DIRECTIONS: Beneath this line is the data. Output exactly the lines from the line with "Calgary Medical Students" to the line with "Biology Crime Scene Processing and Analysis |", both ends included, and nothing more.

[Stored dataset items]
___
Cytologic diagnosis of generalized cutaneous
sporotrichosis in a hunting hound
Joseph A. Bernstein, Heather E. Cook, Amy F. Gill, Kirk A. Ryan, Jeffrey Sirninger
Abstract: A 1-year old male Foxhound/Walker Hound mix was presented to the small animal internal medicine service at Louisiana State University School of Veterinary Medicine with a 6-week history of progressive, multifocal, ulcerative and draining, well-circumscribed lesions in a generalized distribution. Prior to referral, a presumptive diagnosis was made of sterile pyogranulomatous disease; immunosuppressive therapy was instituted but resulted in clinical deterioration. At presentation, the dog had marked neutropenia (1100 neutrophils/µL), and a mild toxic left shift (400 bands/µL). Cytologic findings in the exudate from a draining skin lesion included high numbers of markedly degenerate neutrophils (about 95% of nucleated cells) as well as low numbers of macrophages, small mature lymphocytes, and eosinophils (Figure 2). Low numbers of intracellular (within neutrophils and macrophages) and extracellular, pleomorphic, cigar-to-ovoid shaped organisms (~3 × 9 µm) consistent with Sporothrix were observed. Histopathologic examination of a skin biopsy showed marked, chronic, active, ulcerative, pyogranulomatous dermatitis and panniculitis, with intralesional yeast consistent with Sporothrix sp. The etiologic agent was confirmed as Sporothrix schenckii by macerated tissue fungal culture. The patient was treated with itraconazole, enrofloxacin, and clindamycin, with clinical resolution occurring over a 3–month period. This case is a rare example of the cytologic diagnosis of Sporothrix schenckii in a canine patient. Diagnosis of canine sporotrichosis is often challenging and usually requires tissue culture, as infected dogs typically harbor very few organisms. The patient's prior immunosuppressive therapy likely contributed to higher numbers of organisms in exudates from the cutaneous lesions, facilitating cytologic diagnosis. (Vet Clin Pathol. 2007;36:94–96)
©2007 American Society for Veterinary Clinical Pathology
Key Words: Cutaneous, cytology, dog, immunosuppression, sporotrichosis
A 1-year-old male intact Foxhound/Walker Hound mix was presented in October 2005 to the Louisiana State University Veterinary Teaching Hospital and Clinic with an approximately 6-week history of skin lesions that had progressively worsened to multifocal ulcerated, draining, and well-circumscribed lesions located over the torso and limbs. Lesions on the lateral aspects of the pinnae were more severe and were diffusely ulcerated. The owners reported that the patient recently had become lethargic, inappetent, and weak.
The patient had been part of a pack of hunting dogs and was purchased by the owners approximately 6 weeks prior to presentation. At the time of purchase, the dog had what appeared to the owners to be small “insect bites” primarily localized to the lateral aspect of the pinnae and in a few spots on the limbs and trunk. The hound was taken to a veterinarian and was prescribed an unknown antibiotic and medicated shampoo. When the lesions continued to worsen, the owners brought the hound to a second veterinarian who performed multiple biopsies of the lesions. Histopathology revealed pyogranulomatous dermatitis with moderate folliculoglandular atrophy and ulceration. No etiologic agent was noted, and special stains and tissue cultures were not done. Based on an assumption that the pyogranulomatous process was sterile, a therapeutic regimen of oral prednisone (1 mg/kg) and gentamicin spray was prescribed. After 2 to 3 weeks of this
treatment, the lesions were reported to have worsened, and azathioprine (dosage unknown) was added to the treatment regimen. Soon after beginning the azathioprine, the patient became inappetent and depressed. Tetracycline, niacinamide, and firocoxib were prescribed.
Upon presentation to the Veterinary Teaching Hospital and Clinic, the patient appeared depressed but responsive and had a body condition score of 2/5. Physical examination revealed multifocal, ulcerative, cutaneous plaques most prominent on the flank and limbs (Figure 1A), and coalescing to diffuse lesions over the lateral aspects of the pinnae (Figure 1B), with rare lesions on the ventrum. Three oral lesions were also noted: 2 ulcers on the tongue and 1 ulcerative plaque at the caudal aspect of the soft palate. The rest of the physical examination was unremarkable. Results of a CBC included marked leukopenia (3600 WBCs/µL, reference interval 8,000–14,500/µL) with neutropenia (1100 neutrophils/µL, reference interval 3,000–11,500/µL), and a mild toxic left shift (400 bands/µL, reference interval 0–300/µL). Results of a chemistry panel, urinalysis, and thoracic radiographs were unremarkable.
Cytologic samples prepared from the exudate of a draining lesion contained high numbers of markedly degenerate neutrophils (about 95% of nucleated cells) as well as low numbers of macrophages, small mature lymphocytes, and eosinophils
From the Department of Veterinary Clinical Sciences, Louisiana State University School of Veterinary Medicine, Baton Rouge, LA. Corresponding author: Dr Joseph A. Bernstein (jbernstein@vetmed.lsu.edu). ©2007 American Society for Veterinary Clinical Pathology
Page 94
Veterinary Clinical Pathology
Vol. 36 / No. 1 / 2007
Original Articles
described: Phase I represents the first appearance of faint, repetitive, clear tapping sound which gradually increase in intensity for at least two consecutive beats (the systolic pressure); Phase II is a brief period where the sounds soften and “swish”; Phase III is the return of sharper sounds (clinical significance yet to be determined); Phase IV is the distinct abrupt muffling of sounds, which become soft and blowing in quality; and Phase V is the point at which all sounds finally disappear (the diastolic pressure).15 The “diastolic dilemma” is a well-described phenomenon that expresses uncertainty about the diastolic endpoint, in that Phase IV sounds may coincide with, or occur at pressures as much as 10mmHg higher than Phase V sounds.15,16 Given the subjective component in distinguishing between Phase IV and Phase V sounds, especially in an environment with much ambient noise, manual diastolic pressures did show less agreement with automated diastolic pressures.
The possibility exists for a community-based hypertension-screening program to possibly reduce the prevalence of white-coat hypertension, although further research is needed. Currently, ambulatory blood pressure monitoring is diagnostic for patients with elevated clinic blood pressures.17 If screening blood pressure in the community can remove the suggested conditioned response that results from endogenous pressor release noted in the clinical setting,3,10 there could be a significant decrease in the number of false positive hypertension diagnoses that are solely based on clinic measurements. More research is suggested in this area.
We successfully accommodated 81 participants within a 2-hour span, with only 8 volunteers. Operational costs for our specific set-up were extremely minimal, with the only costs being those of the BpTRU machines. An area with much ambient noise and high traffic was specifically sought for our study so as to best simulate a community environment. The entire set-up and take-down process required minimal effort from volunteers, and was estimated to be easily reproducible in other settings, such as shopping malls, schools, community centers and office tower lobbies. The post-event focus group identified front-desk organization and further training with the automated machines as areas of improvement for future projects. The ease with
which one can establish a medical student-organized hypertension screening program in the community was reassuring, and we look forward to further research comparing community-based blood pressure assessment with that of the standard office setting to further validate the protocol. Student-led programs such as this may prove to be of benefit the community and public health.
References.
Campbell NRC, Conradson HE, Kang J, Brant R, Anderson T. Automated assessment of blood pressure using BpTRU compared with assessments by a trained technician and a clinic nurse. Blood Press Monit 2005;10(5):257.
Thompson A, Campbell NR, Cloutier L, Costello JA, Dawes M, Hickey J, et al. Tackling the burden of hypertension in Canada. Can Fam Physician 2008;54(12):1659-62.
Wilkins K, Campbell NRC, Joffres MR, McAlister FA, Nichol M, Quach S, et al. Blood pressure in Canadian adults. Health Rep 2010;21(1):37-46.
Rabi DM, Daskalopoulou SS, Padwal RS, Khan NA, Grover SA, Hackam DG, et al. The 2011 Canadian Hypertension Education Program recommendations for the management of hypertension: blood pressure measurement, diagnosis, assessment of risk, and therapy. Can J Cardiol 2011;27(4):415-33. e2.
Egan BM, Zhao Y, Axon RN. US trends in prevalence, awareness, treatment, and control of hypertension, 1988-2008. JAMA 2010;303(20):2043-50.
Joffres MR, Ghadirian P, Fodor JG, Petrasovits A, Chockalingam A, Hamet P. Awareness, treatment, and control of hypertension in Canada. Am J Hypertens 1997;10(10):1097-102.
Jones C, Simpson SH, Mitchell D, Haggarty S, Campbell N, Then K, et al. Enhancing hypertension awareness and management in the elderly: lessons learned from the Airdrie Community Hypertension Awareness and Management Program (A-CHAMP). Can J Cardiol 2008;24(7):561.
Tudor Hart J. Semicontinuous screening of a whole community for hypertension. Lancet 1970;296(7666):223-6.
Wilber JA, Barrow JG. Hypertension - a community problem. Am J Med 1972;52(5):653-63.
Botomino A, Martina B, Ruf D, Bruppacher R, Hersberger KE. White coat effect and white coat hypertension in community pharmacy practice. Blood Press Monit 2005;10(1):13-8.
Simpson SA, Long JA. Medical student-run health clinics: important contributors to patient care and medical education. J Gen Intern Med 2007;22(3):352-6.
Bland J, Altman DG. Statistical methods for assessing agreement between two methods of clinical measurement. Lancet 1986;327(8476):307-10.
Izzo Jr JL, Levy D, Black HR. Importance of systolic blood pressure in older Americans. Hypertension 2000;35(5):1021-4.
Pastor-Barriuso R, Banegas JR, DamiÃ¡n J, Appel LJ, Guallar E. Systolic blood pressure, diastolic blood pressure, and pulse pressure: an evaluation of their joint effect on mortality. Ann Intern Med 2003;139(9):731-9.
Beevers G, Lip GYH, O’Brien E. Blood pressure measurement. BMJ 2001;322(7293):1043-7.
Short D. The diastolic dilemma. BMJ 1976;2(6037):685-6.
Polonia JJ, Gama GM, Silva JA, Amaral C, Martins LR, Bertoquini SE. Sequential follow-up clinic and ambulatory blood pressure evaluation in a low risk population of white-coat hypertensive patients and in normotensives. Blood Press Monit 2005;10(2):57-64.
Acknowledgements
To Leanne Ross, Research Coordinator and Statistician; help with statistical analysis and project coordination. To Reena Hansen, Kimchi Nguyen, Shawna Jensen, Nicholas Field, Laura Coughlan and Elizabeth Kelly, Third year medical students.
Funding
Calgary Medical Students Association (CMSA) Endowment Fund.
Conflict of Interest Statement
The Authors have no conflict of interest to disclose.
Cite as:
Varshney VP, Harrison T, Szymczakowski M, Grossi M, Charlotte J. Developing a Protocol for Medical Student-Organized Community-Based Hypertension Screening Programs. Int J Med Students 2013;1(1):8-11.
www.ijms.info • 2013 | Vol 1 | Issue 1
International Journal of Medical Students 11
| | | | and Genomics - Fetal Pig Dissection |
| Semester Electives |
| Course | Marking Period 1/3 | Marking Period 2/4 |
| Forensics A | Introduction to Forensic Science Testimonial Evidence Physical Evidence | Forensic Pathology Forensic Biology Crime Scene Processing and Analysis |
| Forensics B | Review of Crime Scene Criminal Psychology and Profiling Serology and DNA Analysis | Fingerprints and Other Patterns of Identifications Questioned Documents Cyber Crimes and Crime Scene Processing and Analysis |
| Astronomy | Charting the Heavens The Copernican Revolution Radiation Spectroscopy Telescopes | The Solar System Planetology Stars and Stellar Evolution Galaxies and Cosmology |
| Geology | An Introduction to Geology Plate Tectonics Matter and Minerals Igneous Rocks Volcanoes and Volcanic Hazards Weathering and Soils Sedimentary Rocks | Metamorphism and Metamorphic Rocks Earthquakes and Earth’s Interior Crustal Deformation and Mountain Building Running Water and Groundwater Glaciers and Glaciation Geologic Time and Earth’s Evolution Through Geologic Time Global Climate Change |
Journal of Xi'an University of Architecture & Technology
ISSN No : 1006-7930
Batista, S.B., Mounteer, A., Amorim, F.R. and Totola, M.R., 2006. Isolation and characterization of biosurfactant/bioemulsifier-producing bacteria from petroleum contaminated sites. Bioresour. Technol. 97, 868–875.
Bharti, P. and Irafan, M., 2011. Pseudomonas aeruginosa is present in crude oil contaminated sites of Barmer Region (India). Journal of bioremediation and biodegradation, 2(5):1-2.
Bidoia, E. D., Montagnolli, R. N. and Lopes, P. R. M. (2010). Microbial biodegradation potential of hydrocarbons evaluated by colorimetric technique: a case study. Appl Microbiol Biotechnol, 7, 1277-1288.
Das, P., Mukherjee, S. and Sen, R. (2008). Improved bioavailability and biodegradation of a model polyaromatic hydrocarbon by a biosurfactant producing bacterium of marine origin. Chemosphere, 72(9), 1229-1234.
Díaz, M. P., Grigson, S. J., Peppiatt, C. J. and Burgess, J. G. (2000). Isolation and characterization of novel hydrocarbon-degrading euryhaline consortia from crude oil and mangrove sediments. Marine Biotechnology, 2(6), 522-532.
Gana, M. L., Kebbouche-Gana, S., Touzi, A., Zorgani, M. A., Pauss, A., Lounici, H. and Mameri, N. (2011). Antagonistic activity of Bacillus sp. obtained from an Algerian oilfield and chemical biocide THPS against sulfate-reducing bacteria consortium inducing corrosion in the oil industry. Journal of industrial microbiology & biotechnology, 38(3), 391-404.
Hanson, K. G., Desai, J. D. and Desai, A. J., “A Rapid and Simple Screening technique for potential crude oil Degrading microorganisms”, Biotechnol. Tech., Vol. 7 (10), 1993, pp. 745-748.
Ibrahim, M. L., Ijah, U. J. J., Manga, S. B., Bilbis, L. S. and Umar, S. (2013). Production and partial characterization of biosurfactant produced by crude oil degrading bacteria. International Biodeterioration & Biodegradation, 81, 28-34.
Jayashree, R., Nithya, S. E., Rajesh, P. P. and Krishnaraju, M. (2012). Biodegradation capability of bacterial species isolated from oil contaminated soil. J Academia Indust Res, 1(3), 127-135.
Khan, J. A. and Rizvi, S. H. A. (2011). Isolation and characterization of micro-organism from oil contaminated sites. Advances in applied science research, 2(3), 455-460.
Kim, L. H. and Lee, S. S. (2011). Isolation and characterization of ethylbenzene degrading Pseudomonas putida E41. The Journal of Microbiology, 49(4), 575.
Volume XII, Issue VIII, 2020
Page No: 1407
___
EXERCISE OUTPUT:
Calgary Medical Students Association (CMSA) Endowment Fund.
Conflict of Interest Statement
The Authors have no conflict of interest to disclose.
Cite as:
Varshney VP, Harrison T, Szymczakowski M, Grossi M, Charlotte J. Developing a Protocol for Medical Student-Organized Community-Based Hypertension Screening Programs. Int J Med Students 2013;1(1):8-11.
www.ijms.info • 2013 | Vol 1 | Issue 1
International Journal of Medical Students 11
| | | | and Genomics - Fetal Pig Dissection |
| Semester Electives |
| Course | Marking Period 1/3 | Marking Period 2/4 |
| Forensics A | Introduction to Forensic Science Testimonial Evidence Physical Evidence | Forensic Pathology Forensic Biology Crime Scene Processing and Analysis |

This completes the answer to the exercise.